→ Page excerpt:
◇ ◇ ◇ ◇ ◇

The 2017 Mayo Senior Football Championship was the 116th edition of the Mayo GAA's premier Gaelic football tournament for senior clubs in County Mayo, Ireland. Sixteen teams competed with the winner representing Mayo in the Connacht Senior Club Football Championship. The championship started with a group stage and progressed to a knock out stage. The winners received the Paddy Moclair Cup.

Castlebar Mitchels were the defending champions after they defeated Knockmore in the 2016 final. They successfully defended their title to claim a "3-in-a-row" and their 31st title overall when they defeated Ballintubber on a scoreline of 0–15 to 0–13 in McHale Park on 22 October 2017.

The year saw Westport's return to the senior grade after just two seasons outside of the top-flight following relegation in 2014. In March 2017, they claimed the All-Ireland Intermediate Club Football Championship title, defeating Meath champions St Colmcille's in the final.

Clubs
The 2017 Championship was contested by 16 clubs: 5 from South Mayo, 4 from North Mayo, 4 from West Mayo, 3 from East Mayo.

Group stage
All 16 teams entered the competition at this stage. The top 2 teams in each group progressed to the quarter-finals while the bottom team of each group entered a Relegation Playoff. All teams played one home match, one away match and one match at a neutral venue. In the event of two teams finishing on the same points total, placings were decided by head-to-head record between the teams, then by scoring difference.

Group 1

Round 1

Round 2

Round 3

Group 2

Round 1

Round 2

Round 3

Group 3

Round 1

Round 2

Round 3

Group 4

Round 1

Round 2

Round 3

Knock-Out Stage
The top two teams in each group progressed to the knock-out stage. Group winners were drawn against group runners-up, and all games were played at neutral venues.

Quarter-finals

Semi-finals

Final

Relegation Playoffs
The four teams who finished bottom of their groups entered the relegation play-offs, with the two losers of the semi-finals meeting in the relegation play-off final. All games were played at neutral venues. Ballinrobe, as losers of the final, were relegated to the Intermediate Championship for 2018.

◇ ◇ ◇ ◇ ◇

→ Problem description: In the 2017 Mayo championship article above, which club was relegated to the Intermediate Championship for 2018?

→ Recorded data:
◇ ◇ ◇ ◇ ◇

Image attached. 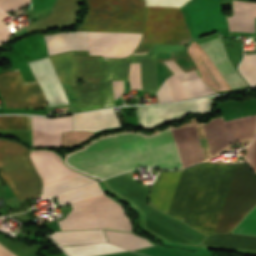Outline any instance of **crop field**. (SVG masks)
Segmentation results:
<instances>
[{"instance_id":"a9b5d70f","label":"crop field","mask_w":256,"mask_h":256,"mask_svg":"<svg viewBox=\"0 0 256 256\" xmlns=\"http://www.w3.org/2000/svg\"><path fill=\"white\" fill-rule=\"evenodd\" d=\"M63 249L69 256H94L118 251H124L121 248H118L109 243H98L91 245H81V246H72V247H60Z\"/></svg>"},{"instance_id":"3316defc","label":"crop field","mask_w":256,"mask_h":256,"mask_svg":"<svg viewBox=\"0 0 256 256\" xmlns=\"http://www.w3.org/2000/svg\"><path fill=\"white\" fill-rule=\"evenodd\" d=\"M132 62H140L143 92H155L158 88L155 54L122 59L104 58L101 74L103 107L114 106L111 81L128 80L129 66Z\"/></svg>"},{"instance_id":"412701ff","label":"crop field","mask_w":256,"mask_h":256,"mask_svg":"<svg viewBox=\"0 0 256 256\" xmlns=\"http://www.w3.org/2000/svg\"><path fill=\"white\" fill-rule=\"evenodd\" d=\"M202 126L211 154H214L238 139L253 137L256 126V115L240 117L226 122L220 117ZM172 133L183 167L205 160L194 126L173 129Z\"/></svg>"},{"instance_id":"d32e631a","label":"crop field","mask_w":256,"mask_h":256,"mask_svg":"<svg viewBox=\"0 0 256 256\" xmlns=\"http://www.w3.org/2000/svg\"><path fill=\"white\" fill-rule=\"evenodd\" d=\"M7 16L9 15L0 10V20ZM12 35L10 29L0 22V44Z\"/></svg>"},{"instance_id":"bc2a9ffb","label":"crop field","mask_w":256,"mask_h":256,"mask_svg":"<svg viewBox=\"0 0 256 256\" xmlns=\"http://www.w3.org/2000/svg\"><path fill=\"white\" fill-rule=\"evenodd\" d=\"M187 52L192 57L208 85L217 91L230 89V87L227 85L219 72L216 70L211 61L195 41L189 45Z\"/></svg>"},{"instance_id":"00972430","label":"crop field","mask_w":256,"mask_h":256,"mask_svg":"<svg viewBox=\"0 0 256 256\" xmlns=\"http://www.w3.org/2000/svg\"><path fill=\"white\" fill-rule=\"evenodd\" d=\"M105 232L109 242L128 250L152 246V244L147 239L137 236L135 233H119L109 231Z\"/></svg>"},{"instance_id":"d1516ede","label":"crop field","mask_w":256,"mask_h":256,"mask_svg":"<svg viewBox=\"0 0 256 256\" xmlns=\"http://www.w3.org/2000/svg\"><path fill=\"white\" fill-rule=\"evenodd\" d=\"M212 98L199 99L174 105L137 107L138 126L151 127L169 119H178L180 115L189 112H208L209 102Z\"/></svg>"},{"instance_id":"733c2abd","label":"crop field","mask_w":256,"mask_h":256,"mask_svg":"<svg viewBox=\"0 0 256 256\" xmlns=\"http://www.w3.org/2000/svg\"><path fill=\"white\" fill-rule=\"evenodd\" d=\"M181 170L159 172L156 180L152 183L150 206L168 213Z\"/></svg>"},{"instance_id":"28ad6ade","label":"crop field","mask_w":256,"mask_h":256,"mask_svg":"<svg viewBox=\"0 0 256 256\" xmlns=\"http://www.w3.org/2000/svg\"><path fill=\"white\" fill-rule=\"evenodd\" d=\"M0 94L7 108L46 106L36 82H24L18 68L0 73Z\"/></svg>"},{"instance_id":"34b2d1b8","label":"crop field","mask_w":256,"mask_h":256,"mask_svg":"<svg viewBox=\"0 0 256 256\" xmlns=\"http://www.w3.org/2000/svg\"><path fill=\"white\" fill-rule=\"evenodd\" d=\"M89 8L77 30L141 32L145 19L143 0H87ZM141 33L88 32L89 55L125 57Z\"/></svg>"},{"instance_id":"8a807250","label":"crop field","mask_w":256,"mask_h":256,"mask_svg":"<svg viewBox=\"0 0 256 256\" xmlns=\"http://www.w3.org/2000/svg\"><path fill=\"white\" fill-rule=\"evenodd\" d=\"M256 205V175L245 163L185 168L169 213L209 235L227 233Z\"/></svg>"},{"instance_id":"ac0d7876","label":"crop field","mask_w":256,"mask_h":256,"mask_svg":"<svg viewBox=\"0 0 256 256\" xmlns=\"http://www.w3.org/2000/svg\"><path fill=\"white\" fill-rule=\"evenodd\" d=\"M64 161L96 179L137 166L182 168L170 127L149 136L135 131L103 136L69 153Z\"/></svg>"},{"instance_id":"d3111659","label":"crop field","mask_w":256,"mask_h":256,"mask_svg":"<svg viewBox=\"0 0 256 256\" xmlns=\"http://www.w3.org/2000/svg\"><path fill=\"white\" fill-rule=\"evenodd\" d=\"M0 129H30L29 116H0Z\"/></svg>"},{"instance_id":"730fd06b","label":"crop field","mask_w":256,"mask_h":256,"mask_svg":"<svg viewBox=\"0 0 256 256\" xmlns=\"http://www.w3.org/2000/svg\"><path fill=\"white\" fill-rule=\"evenodd\" d=\"M99 194H103V191L101 190L98 183H96V184L78 189L76 191L58 196L57 202H58L59 206H61V205H65V204H68L71 202H75L78 200L96 196Z\"/></svg>"},{"instance_id":"dafd665d","label":"crop field","mask_w":256,"mask_h":256,"mask_svg":"<svg viewBox=\"0 0 256 256\" xmlns=\"http://www.w3.org/2000/svg\"><path fill=\"white\" fill-rule=\"evenodd\" d=\"M50 236L60 245L106 241L102 230L53 232Z\"/></svg>"},{"instance_id":"d9b57169","label":"crop field","mask_w":256,"mask_h":256,"mask_svg":"<svg viewBox=\"0 0 256 256\" xmlns=\"http://www.w3.org/2000/svg\"><path fill=\"white\" fill-rule=\"evenodd\" d=\"M199 45L232 89L246 86L231 66L220 37Z\"/></svg>"},{"instance_id":"dd49c442","label":"crop field","mask_w":256,"mask_h":256,"mask_svg":"<svg viewBox=\"0 0 256 256\" xmlns=\"http://www.w3.org/2000/svg\"><path fill=\"white\" fill-rule=\"evenodd\" d=\"M146 5L180 7L188 0H144ZM146 6L141 42L134 54L148 53L154 43L184 44L192 40L179 8Z\"/></svg>"},{"instance_id":"214f88e0","label":"crop field","mask_w":256,"mask_h":256,"mask_svg":"<svg viewBox=\"0 0 256 256\" xmlns=\"http://www.w3.org/2000/svg\"><path fill=\"white\" fill-rule=\"evenodd\" d=\"M49 55L69 50H88L87 32H70L44 36Z\"/></svg>"},{"instance_id":"750c4746","label":"crop field","mask_w":256,"mask_h":256,"mask_svg":"<svg viewBox=\"0 0 256 256\" xmlns=\"http://www.w3.org/2000/svg\"><path fill=\"white\" fill-rule=\"evenodd\" d=\"M231 233L256 235V206L244 217Z\"/></svg>"},{"instance_id":"4177f3b9","label":"crop field","mask_w":256,"mask_h":256,"mask_svg":"<svg viewBox=\"0 0 256 256\" xmlns=\"http://www.w3.org/2000/svg\"><path fill=\"white\" fill-rule=\"evenodd\" d=\"M96 180L89 178L83 174L62 180L60 182L44 187V198L85 185Z\"/></svg>"},{"instance_id":"bd1437ed","label":"crop field","mask_w":256,"mask_h":256,"mask_svg":"<svg viewBox=\"0 0 256 256\" xmlns=\"http://www.w3.org/2000/svg\"><path fill=\"white\" fill-rule=\"evenodd\" d=\"M92 134L93 132H89V131L65 132L62 135L61 146L77 145L85 141L90 136H92Z\"/></svg>"},{"instance_id":"cbeb9de0","label":"crop field","mask_w":256,"mask_h":256,"mask_svg":"<svg viewBox=\"0 0 256 256\" xmlns=\"http://www.w3.org/2000/svg\"><path fill=\"white\" fill-rule=\"evenodd\" d=\"M29 65L45 95L48 106L68 104L49 58L29 62Z\"/></svg>"},{"instance_id":"22f410ed","label":"crop field","mask_w":256,"mask_h":256,"mask_svg":"<svg viewBox=\"0 0 256 256\" xmlns=\"http://www.w3.org/2000/svg\"><path fill=\"white\" fill-rule=\"evenodd\" d=\"M64 131H72L71 116L56 118L31 116L32 146H60Z\"/></svg>"},{"instance_id":"d8731c3e","label":"crop field","mask_w":256,"mask_h":256,"mask_svg":"<svg viewBox=\"0 0 256 256\" xmlns=\"http://www.w3.org/2000/svg\"><path fill=\"white\" fill-rule=\"evenodd\" d=\"M71 207L66 218L58 221L61 230L109 228L131 232L130 220L121 206L104 195L72 203Z\"/></svg>"},{"instance_id":"ae1a2a85","label":"crop field","mask_w":256,"mask_h":256,"mask_svg":"<svg viewBox=\"0 0 256 256\" xmlns=\"http://www.w3.org/2000/svg\"><path fill=\"white\" fill-rule=\"evenodd\" d=\"M239 70L252 86H256V54L244 55Z\"/></svg>"},{"instance_id":"eef30255","label":"crop field","mask_w":256,"mask_h":256,"mask_svg":"<svg viewBox=\"0 0 256 256\" xmlns=\"http://www.w3.org/2000/svg\"><path fill=\"white\" fill-rule=\"evenodd\" d=\"M181 84L188 98L215 93V91L206 86L201 77L198 79L182 82Z\"/></svg>"},{"instance_id":"1d83c4d3","label":"crop field","mask_w":256,"mask_h":256,"mask_svg":"<svg viewBox=\"0 0 256 256\" xmlns=\"http://www.w3.org/2000/svg\"><path fill=\"white\" fill-rule=\"evenodd\" d=\"M156 96L159 100V103L173 101L166 80L156 92Z\"/></svg>"},{"instance_id":"120bbe31","label":"crop field","mask_w":256,"mask_h":256,"mask_svg":"<svg viewBox=\"0 0 256 256\" xmlns=\"http://www.w3.org/2000/svg\"><path fill=\"white\" fill-rule=\"evenodd\" d=\"M246 158L250 166L256 172V138L250 145H248Z\"/></svg>"},{"instance_id":"5866460e","label":"crop field","mask_w":256,"mask_h":256,"mask_svg":"<svg viewBox=\"0 0 256 256\" xmlns=\"http://www.w3.org/2000/svg\"><path fill=\"white\" fill-rule=\"evenodd\" d=\"M0 256H15V255L0 245Z\"/></svg>"},{"instance_id":"f4fd0767","label":"crop field","mask_w":256,"mask_h":256,"mask_svg":"<svg viewBox=\"0 0 256 256\" xmlns=\"http://www.w3.org/2000/svg\"><path fill=\"white\" fill-rule=\"evenodd\" d=\"M61 83L70 84L76 107L101 108L99 74L102 56L74 55L72 52L49 57ZM78 77L83 83L76 85Z\"/></svg>"},{"instance_id":"5a996713","label":"crop field","mask_w":256,"mask_h":256,"mask_svg":"<svg viewBox=\"0 0 256 256\" xmlns=\"http://www.w3.org/2000/svg\"><path fill=\"white\" fill-rule=\"evenodd\" d=\"M27 152L17 143L0 140V176L19 202L41 195V180Z\"/></svg>"},{"instance_id":"4a817a6b","label":"crop field","mask_w":256,"mask_h":256,"mask_svg":"<svg viewBox=\"0 0 256 256\" xmlns=\"http://www.w3.org/2000/svg\"><path fill=\"white\" fill-rule=\"evenodd\" d=\"M73 131L120 126L113 109L72 115Z\"/></svg>"},{"instance_id":"e52e79f7","label":"crop field","mask_w":256,"mask_h":256,"mask_svg":"<svg viewBox=\"0 0 256 256\" xmlns=\"http://www.w3.org/2000/svg\"><path fill=\"white\" fill-rule=\"evenodd\" d=\"M106 182L110 188L134 201L145 213L147 226L172 243L200 245L207 235L146 205L149 191L118 175ZM113 190V191H114Z\"/></svg>"},{"instance_id":"92a150f3","label":"crop field","mask_w":256,"mask_h":256,"mask_svg":"<svg viewBox=\"0 0 256 256\" xmlns=\"http://www.w3.org/2000/svg\"><path fill=\"white\" fill-rule=\"evenodd\" d=\"M254 10L255 3L233 0V16L227 18L230 30L254 32Z\"/></svg>"},{"instance_id":"5142ce71","label":"crop field","mask_w":256,"mask_h":256,"mask_svg":"<svg viewBox=\"0 0 256 256\" xmlns=\"http://www.w3.org/2000/svg\"><path fill=\"white\" fill-rule=\"evenodd\" d=\"M34 167L43 180V186L80 174L67 168L53 151L36 150L29 153Z\"/></svg>"}]
</instances>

◇ ◇ ◇ ◇ ◇

→ Final result: Ballinrobe